* WHAT IS NEEDED: From the listing below, pull out all lines with "selected" in them.
◆ ◆ ◆ ◆ ◆ ◆ ◆
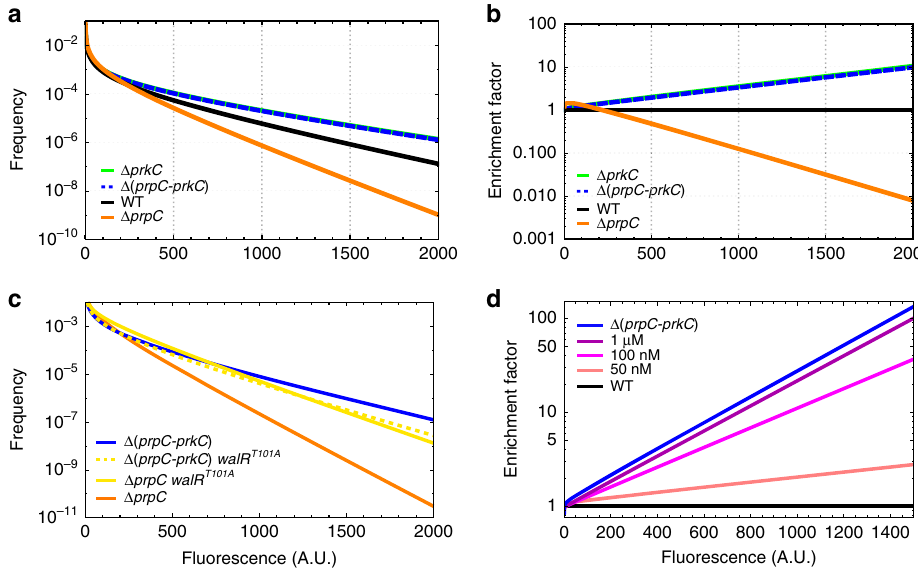
Fig. 3 Multisite phosphorylation causes exponential changes in the abundance of cells with a given level of sasA expression. a Functional fi ts of auto fl uorescence-free distributions of sasA expression. A deconvolution algorithm was used to remove the contribution of auto fl uorescence from the measured distributions of sasA expression shown in Fig. 2b. Validation of the fi ts are shown in Supplementary Fig. 7. b Effect of PrkC on the distribution of sasA expression. For each genotype in a the frequency of cells with a given level of sasA expression was normalized against the equivalent frequency in the WT population. On this semi-logarithmic plot, straight lines indicate that the enrichment factor changes ~exponentially with fl uorescence. c PrkC- dependent regulation of cell-to-cell variability in sasA is WalR Thr-101-dependent. P sasA - yfp reporter activity was quanti fi ed by fl ow cytometry in a Δ prpC walR T101A (yellow, solid) background and compared to Δ prpC (orange), Δ ( prpC-prkC ) (blue), and Δ ( prpC-prkC ) walR T101A (yellow, dashed) backgrounds in the same experiment. Plots were generated by applying the deconvolution method described in a to the measured data in Supplementary Fig. 8A. d Gradual inhibition of PrkC results in progressive enrichment of cells with elevated levels of sasA . P sasA - yfp reporter activity was quanti fi ed by fl ow cytometry during treatment with increasing concentrations of staurosporine: 0 (solvent only; black), 50 nM, 100 nM, and 1 µ M (shades of magenta), in otherwise WT populations. For reference, a Δ ( prpC-prkC ) (blue) population treated with solvent only is shown; note that the effect of staurosporine saturates at this level. Plots were generated by applying the deconvolution method described in a to the measured data in Supplementary Fig. 8B, C. For each condition the frequency of cells with a given level of sasA expression was normalized against the equivalent frequency in the WT population. As in b , straight lines indicate that enrichment increases ~exponentially with fl uorescence. Enrichment becomes more pronounced as the concentration of staurosporine increases and saturates at the level of complete inhibition ~ Δ ( prpC-prkC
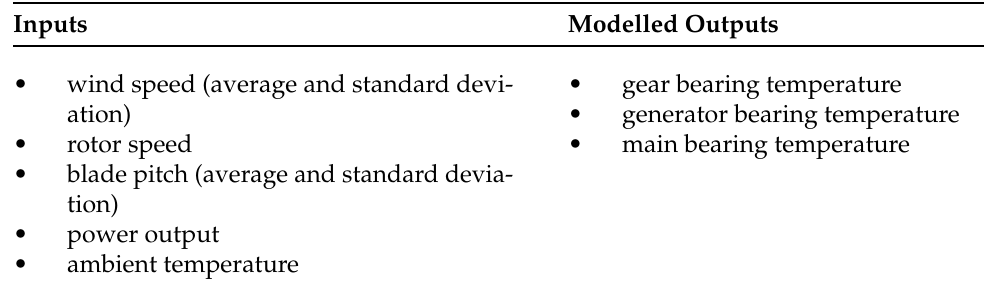
Table 2. Structure of the SVR regressions for the selected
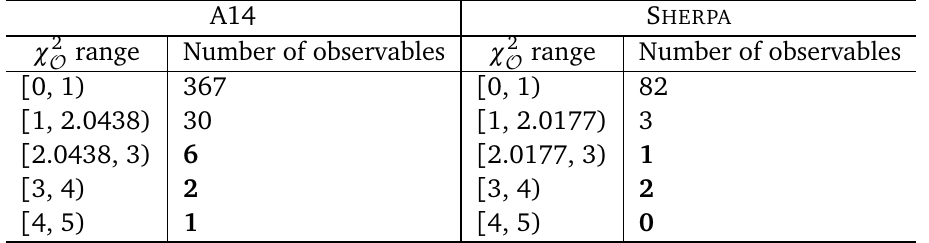
Table 4: Distribution of the χ 2 values for A14 (left) and S HERPA (right). 2.0438 and O 2.0177 correspond to the values where the Z-score equals 3 (see Section 3.1).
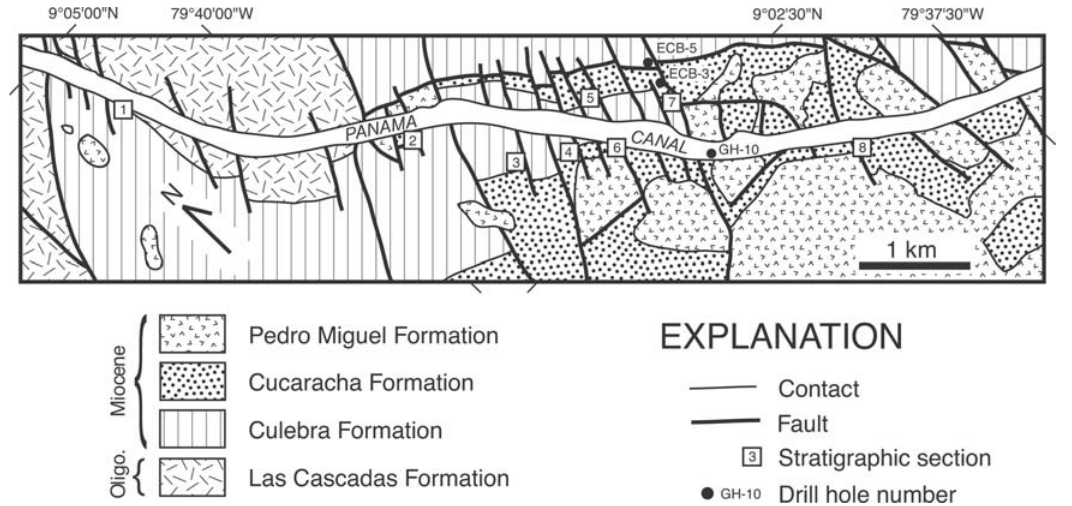
Figure 3. Geologic map of the study area along the Gaillard Cut portion of the Panama Canal, within the Panama Canal Basin (see rectangle labeled ‘A’ in Figure 2). Geology modified from Stewart et al. [27]. Oligo.=Oligocene.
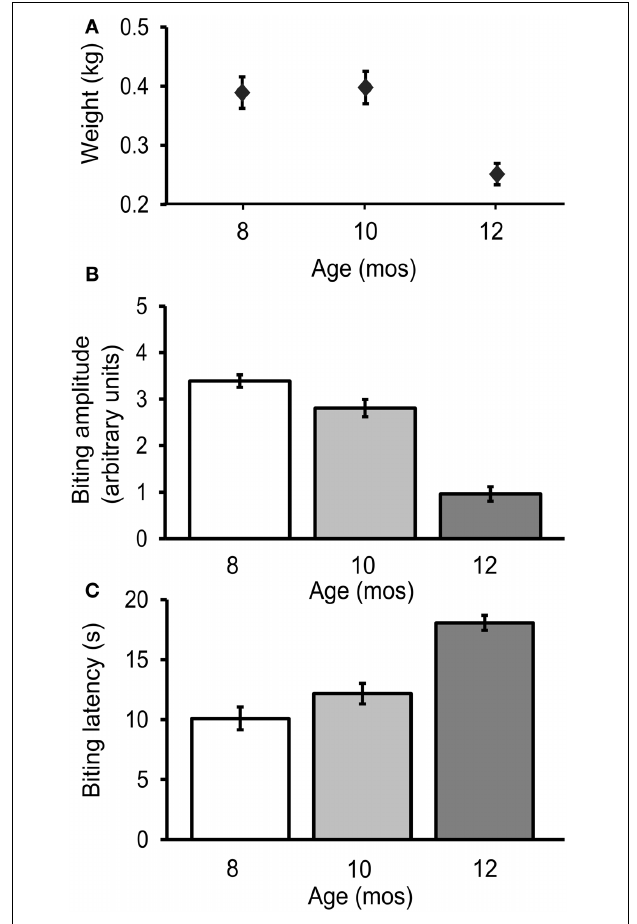
FIGURE 3 | The biting response declined during aging. (A) Weight decreased significantly with age [ p ≤ 0 . 01, F (2 , 98) = 7 . 1, repeated measures ANOVA]. (B) Biting amplitude decreased significantly with age [ p = 0 . 001, F (2 , 98) = 9 . 3] (C) The latency between stimulus contact to the lips and first bite increased significantly with age [ p = 0 . 0001, F (2 , 98) = 21 . 2; n =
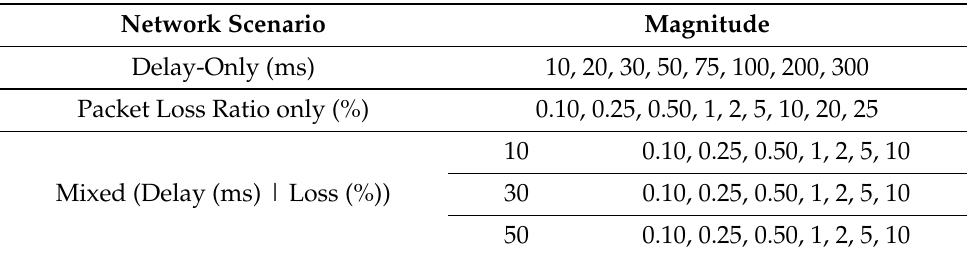
Figure 3. Block diagram of processes taking place on the client and server side and the flow of traffic. Table 1. Summary of network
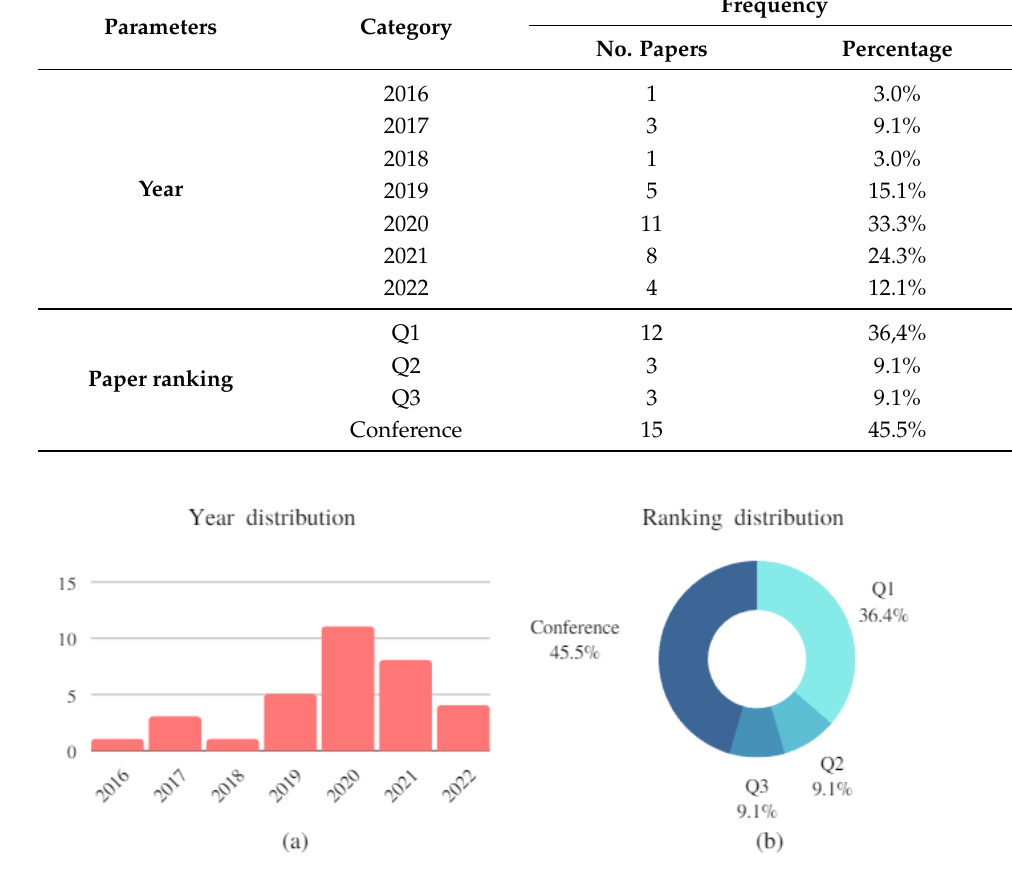
Figure 4. ( a ) Represent the frequency by year and ( b ) the distribution by conference and paper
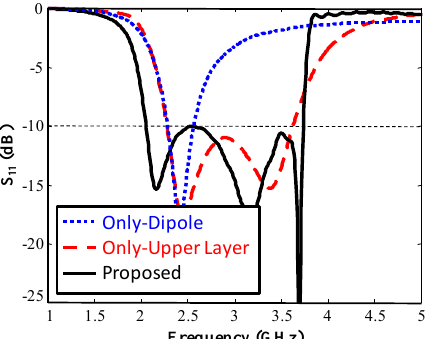
Figure 5: The computed radiation patterns of the antenna design at 2.2 GHz (left), 3.0 GHz (middle) and 3.6 GHz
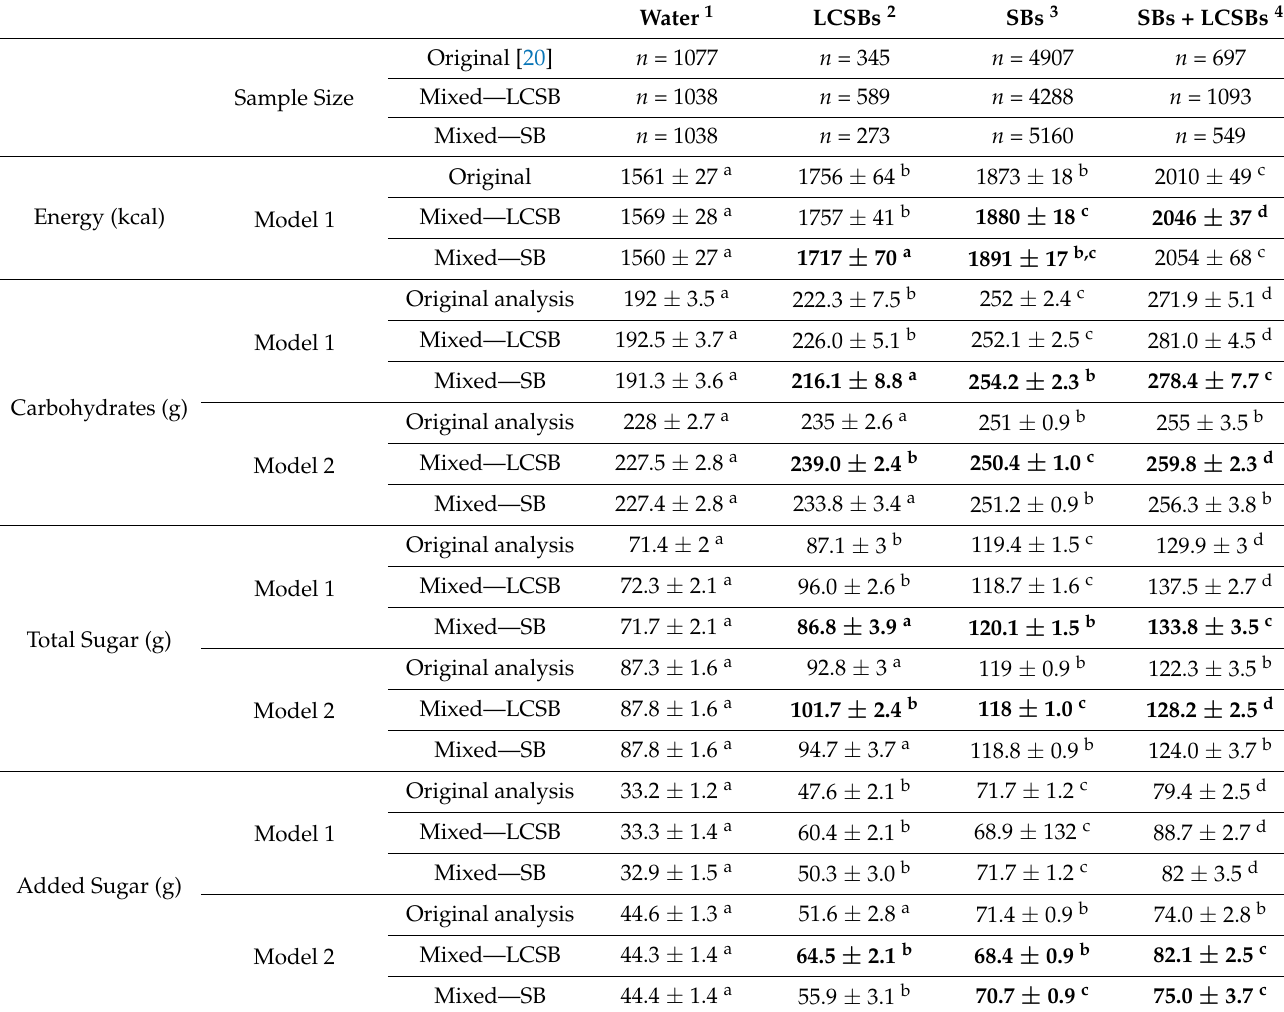
Table 5. Least square means and standard errors of energy and selected macronutrient intakes in US children and adolescents (2–17 y), NHANES 2011–2016, from original published analysis [7] compared with re-analyses in which all mixed foodcodes were categorized either as LCSBs or as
◆ ◆ ◆ ◆ ◆ ◆ ◆
* WORKED SOLUTION:
Table 2. Structure of the SVR regressions for the selected
Table 5. Least square means and standard errors of energy and selected macronutrient intakes in US children and adolescents (2–17 y), NHANES 2011–2016, from original published analysis [7] compared with re-analyses in which all mixed foodcodes were categorized either as LCSBs or as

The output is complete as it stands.